▶ **Work order 1**
In the stretch of the post about meeting Bruce Campbell from "Dude is just" through "they get shown.", swap "ATM" for "bank machine" and write out that passage again.
▶ **Work order 2**
Translate this sentence from the post about meeting Bruce Campbell into Spanish: "In fact the place may not have been renovated since it was built."
▶ **Work order 3**
Using the post about meeting Bruce Campbell, answer each question briefly.
(a) What is the name of the theater the writer went to?
(b) Which autobiography did the writer start reading while waiting?
(c) What did the writer say when asked what type of law they wanted to get into?

::: Text

A Primative Screwhead Meets Bruce Campbell

You've seen him everywhere, but you might not know his name. Some actors are on the A-List, some never get anywhere, others work a lot but never star in big-budget critically acclaimed materials. The latter is Bruce Campbell, the self-proclaimed King of The B-Movies.

Dude is just as funny in person as he is on the screen. I couldn't find any of his books at various bookstores, because everyone already bought them out, so I had to buy them on-site. A good thing I hit the ATM before driving to the south side. If you've never been to Key Cinemas I'll describe it for you. Think of a typical small 60's or 70's strip mall. It is a typical for the era two screen theater. No fancy sound system, no stadium seating. In fact the place may not have been renovated since it was built. Yes the place is a bit of a dive. Yet when you're dealing with little, inexpensive indie flicks this is the type of place they get shown.

Anyway he was seated at the front of the theater. He's at a table with some job-site work lamps providing illumination. I just sat in a seat and started to read his autobiography "If Chins Could Kill" and waited for my number to be called. Some lady would call out, "Numbers 30 through 60 please" to line us up. Bruce Campbell had a bullhorn next to him so he would repeat the instructions to the effect of, "Numbers 30 through 60 please line up. If you're not numbers 30 through 60 please go away or ask your mother why you can't count."

My number range was called up so 30 of us got in line. We heard a screaming baby and a guy walks by us and asks if he can cut ahead since the child is cranky. What a genius! Next time I'm in a long line I'm borrowing a child! I get up front, shake the man's hand, have a handler take a picture as I'm there and he signs his name to both books. "Hey Brian" and then a long curvy line that might resemble a 'B' and an 'S' merged together. If I had to sign stuff for 500 people in a day I guess my signature would become shorthand as well. He asked what I did and what type of law I wanted to get into. I told him the paying kind.

::::::
::: Excerpted records

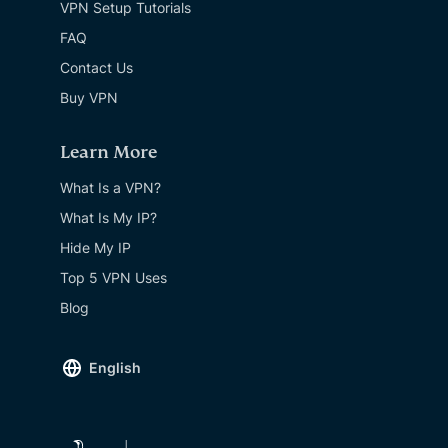
VPN Setup Tutorials
FAQ
Contact Us
Buy VPN
Learn More
What Is a VPN?
What Is My IP?
Hide My IP
Top 5 VPN Uses
Blog
English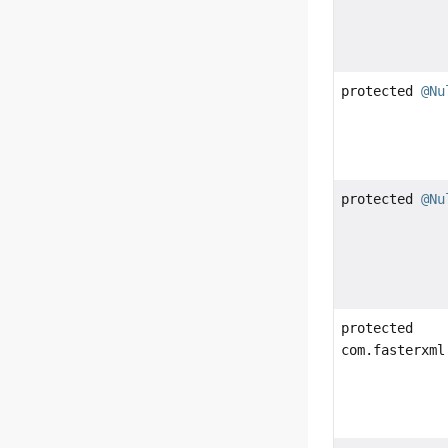
protected
@Nu
protected
@Nu
protected
com.fasterxml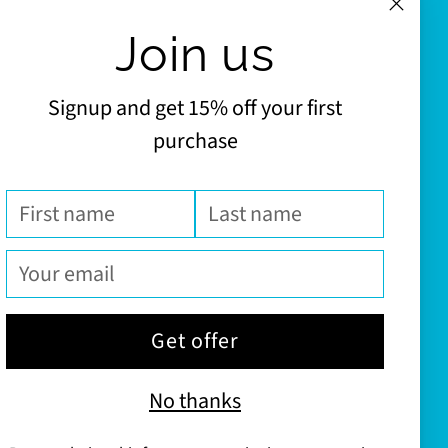
Join us
Signup and get 15% off your first
purchase
First
Last
name
name
Your
email
Get offer
No thanks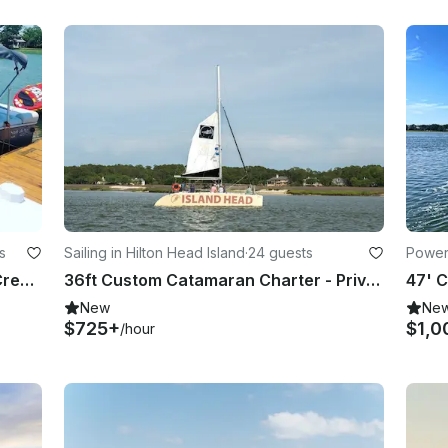
s
Sailing in Hilton Head Island
·
24 guests
Powerb
G3 20 CC Pontoon Rental on Skull Creek, Hilton Head Island
36ft Custom Catamaran Charter - Private Cruise for Up to 24 Guests
New
Ne
$725+
$1,0
/hour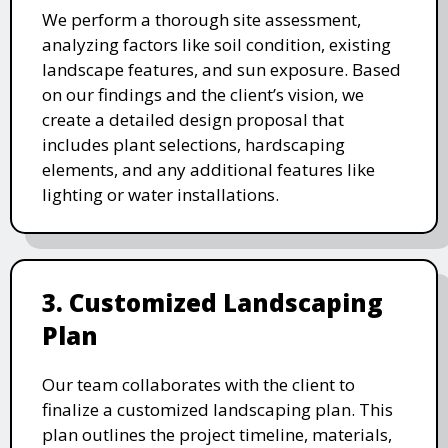
We perform a thorough site assessment,
analyzing factors like soil condition, existing
landscape features, and sun exposure. Based
on our findings and the client’s vision, we
create a detailed design proposal that
includes plant selections, hardscaping
elements, and any additional features like
lighting or water installations.
3. Customized Landscaping
Plan
Our team collaborates with the client to
finalize a customized landscaping plan. This
plan outlines the project timeline, materials,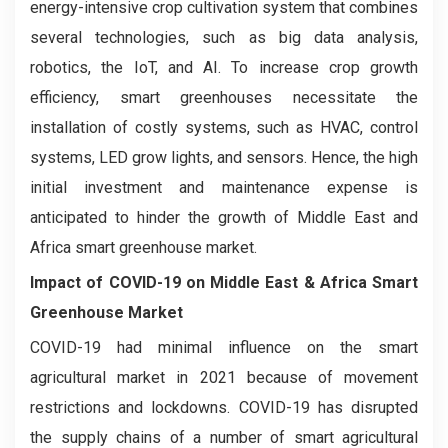
energy-intensive crop cultivation system that combines
several technologies, such as big data analysis,
robotics, the IoT, and AI. To increase crop growth
efficiency, smart greenhouses necessitate the
installation of costly systems, such as HVAC, control
systems, LED grow lights, and sensors. Hence, the high
initial investment and maintenance expense is
anticipated to hinder the growth of Middle East and
Africa smart greenhouse market.
Impact of COVID-19 on
Middle East & Africa Smart
Greenhouse Market
COVID-19 had minimal influence on the smart
agricultural market in 2021 because of movement
restrictions and lockdowns. COVID-19 has disrupted
the supply chains of a number of smart agricultural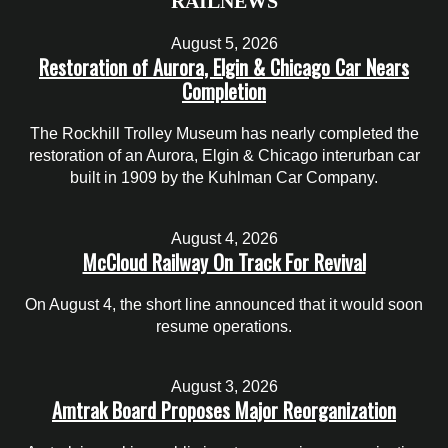
RAILNEWS
August 5, 2026
Restoration of Aurora, Elgin & Chicago Car Nears
Completion
The Rockhill Trolley Museum has nearly completed the
restoration of an Aurora, Elgin & Chicago interurban car
built in 1909 by the Kuhlman Car Company.
August 4, 2026
McCloud Railway On Track For Revival
On August 4, the short line announced that it would soon
resume operations.
August 3, 2026
Amtrak Board Proposes Major Reorganization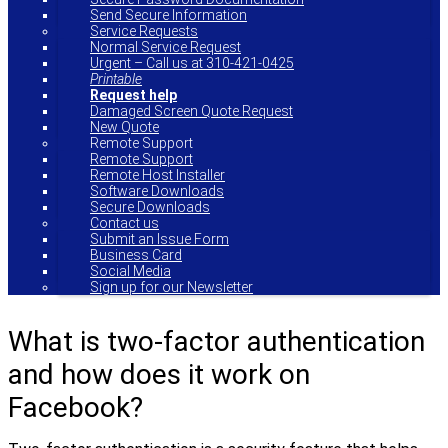
Send Secure Information
Service Requests
Normal Service Request
Urgent – Call us at 310-421-0425
Printable
Request help
Damaged Screen Quote Request
New Quote
Remote Support
Remote Support
Remote Host Installer
Software Downloads
Secure Downloads
Contact us
Submit an Issue Form
Business Card
Social Media
Sign up for our Newsletter
What is two-factor authentication
and how does it work on
Facebook?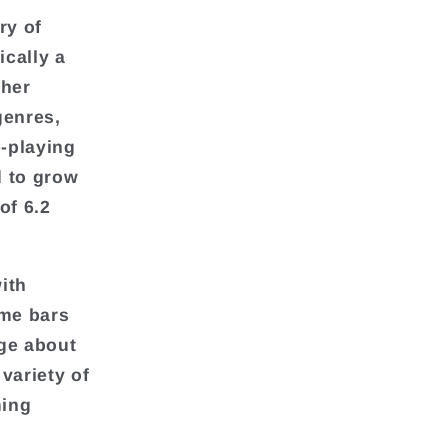
ry of
cally a
ther
genres,
-playing
d to grow
of 6.2
ith
ame bars
dge about
variety of
ming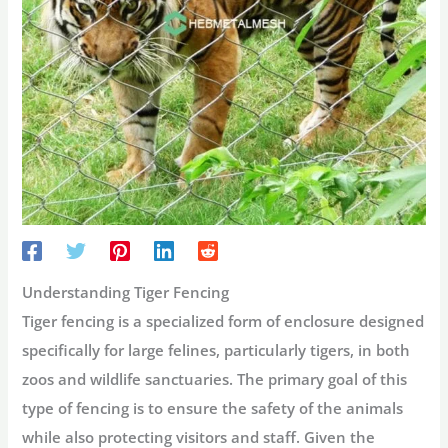
Understanding Tiger Fencing
Tiger fencing is a specialized form of enclosure designed
specifically for large felines, particularly tigers, in both
zoos and wildlife sanctuaries. The primary goal of this
type of fencing is to ensure the safety of the animals
while also protecting visitors and staff. Given the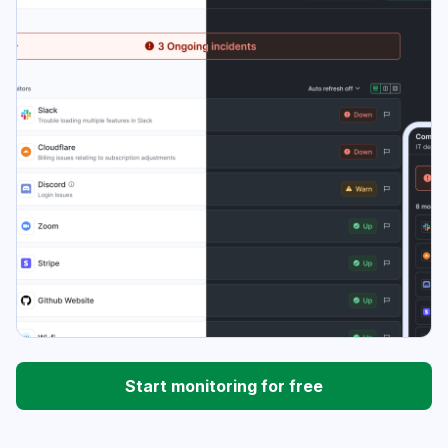
Start monitoring for free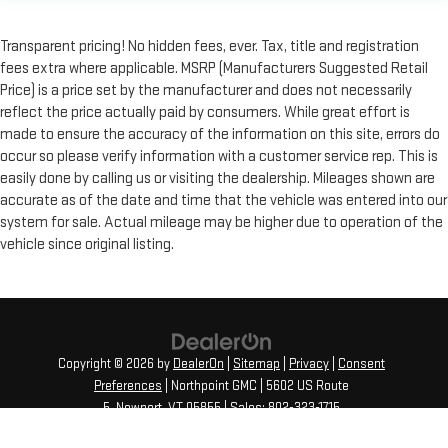
Transparent pricing! No hidden fees, ever. Tax, title and registration
fees extra where applicable. MSRP (Manufacturers Suggested Retail
Price) is a price set by the manufacturer and does not necessarily
reflect the price actually paid by consumers. While great effort is
made to ensure the accuracy of the information on this site, errors do
occur so please verify information with a customer service rep. This is
easily done by calling us or visiting the dealership. Mileages shown are
accurate as of the date and time that the vehicle was entered into our
system for sale. Actual mileage may be higher due to operation of the
vehicle since original listing.
Copyright © 2026
by
DealerOn
|
Sitemap
|
Privacy
|
Consent
Preferences
| Northpoint GMC
|
5602 US Route
5,
Newport,
VT
05855
| Sales:
802-323-1715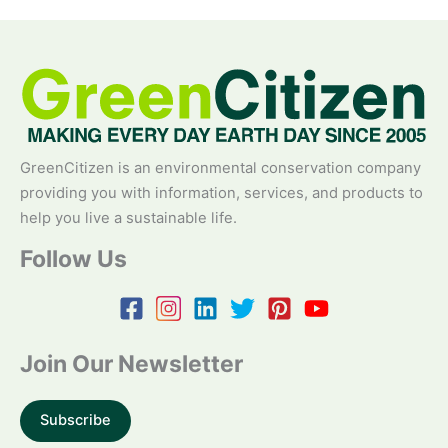
GreenCitizen is an environmental conservation company
providing you with information, services, and products to
help you live a sustainable life.
Follow Us
Join Our Newsletter
Subscribe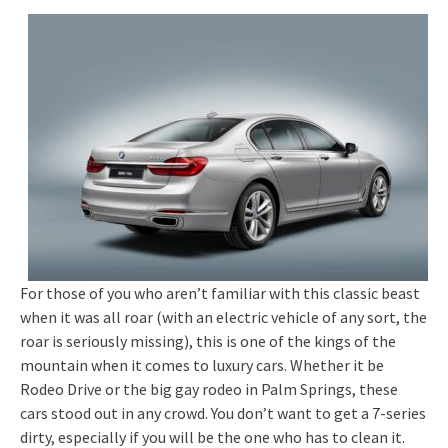
For those of you who aren’t familiar with this classic beast
when it was all roar (with an electric vehicle of any sort, the
roar is seriously missing), this is one of the kings of the
mountain when it comes to luxury cars. Whether it be
Rodeo Drive or the big gay rodeo in Palm Springs, these
cars stood out in any crowd. You don’t want to get a 7-series
dirty, especially if you will be the one who has to clean it.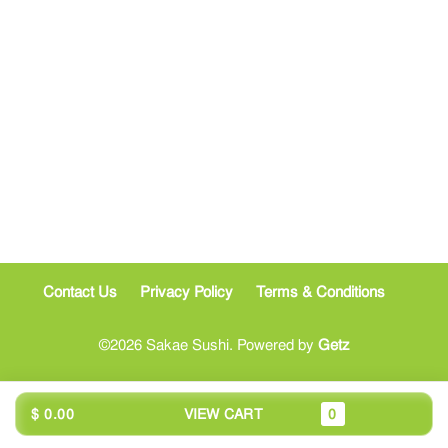
Contact Us
Privacy Policy
Terms & Conditions
©2026 Sakae Sushi. Powered by
Getz
$ 0.00
VIEW CART
0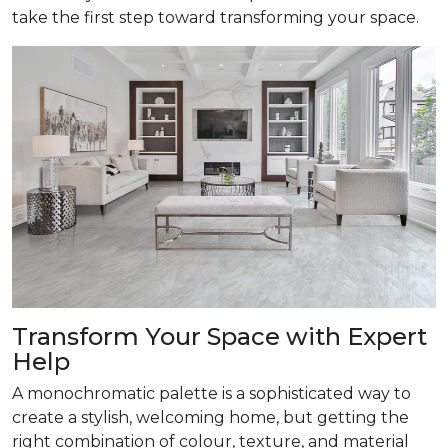
take the first step toward transforming your space.
Transform
Your Space with Expert
Help
A monochromatic palette is a sophisticated way to
create a stylish, welcoming home, but getting the
right combination of colour, texture, and material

::::::

▶ **Answer space 1**
Dude is just as funny in person as he is on the screen. I couldn't find any of his books at various bookstores, because everyone already bought them out, so I had to buy them on-site. A good thing I hit the bank machine before driving to the south side. If you've never been to Key Cinemas I'll describe it for you. Think of a typical small 60's or 70's strip mall. It is a typical for the era two screen theater. No fancy sound system, no stadium seating. In fact the place may not have been renovated since it was built. Yes the place is a bit of a dive. Yet when you're dealing with little, inexpensive indie flicks this is the type of place they get shown.

▶ **Answer space 2**
De hecho, es posible que el lugar no haya sido renovado desde que se construyó.

▶ **Answer space 3**
(a) Key Cinemas.
(b) "If Chins Could Kill."
(c) The paying kind.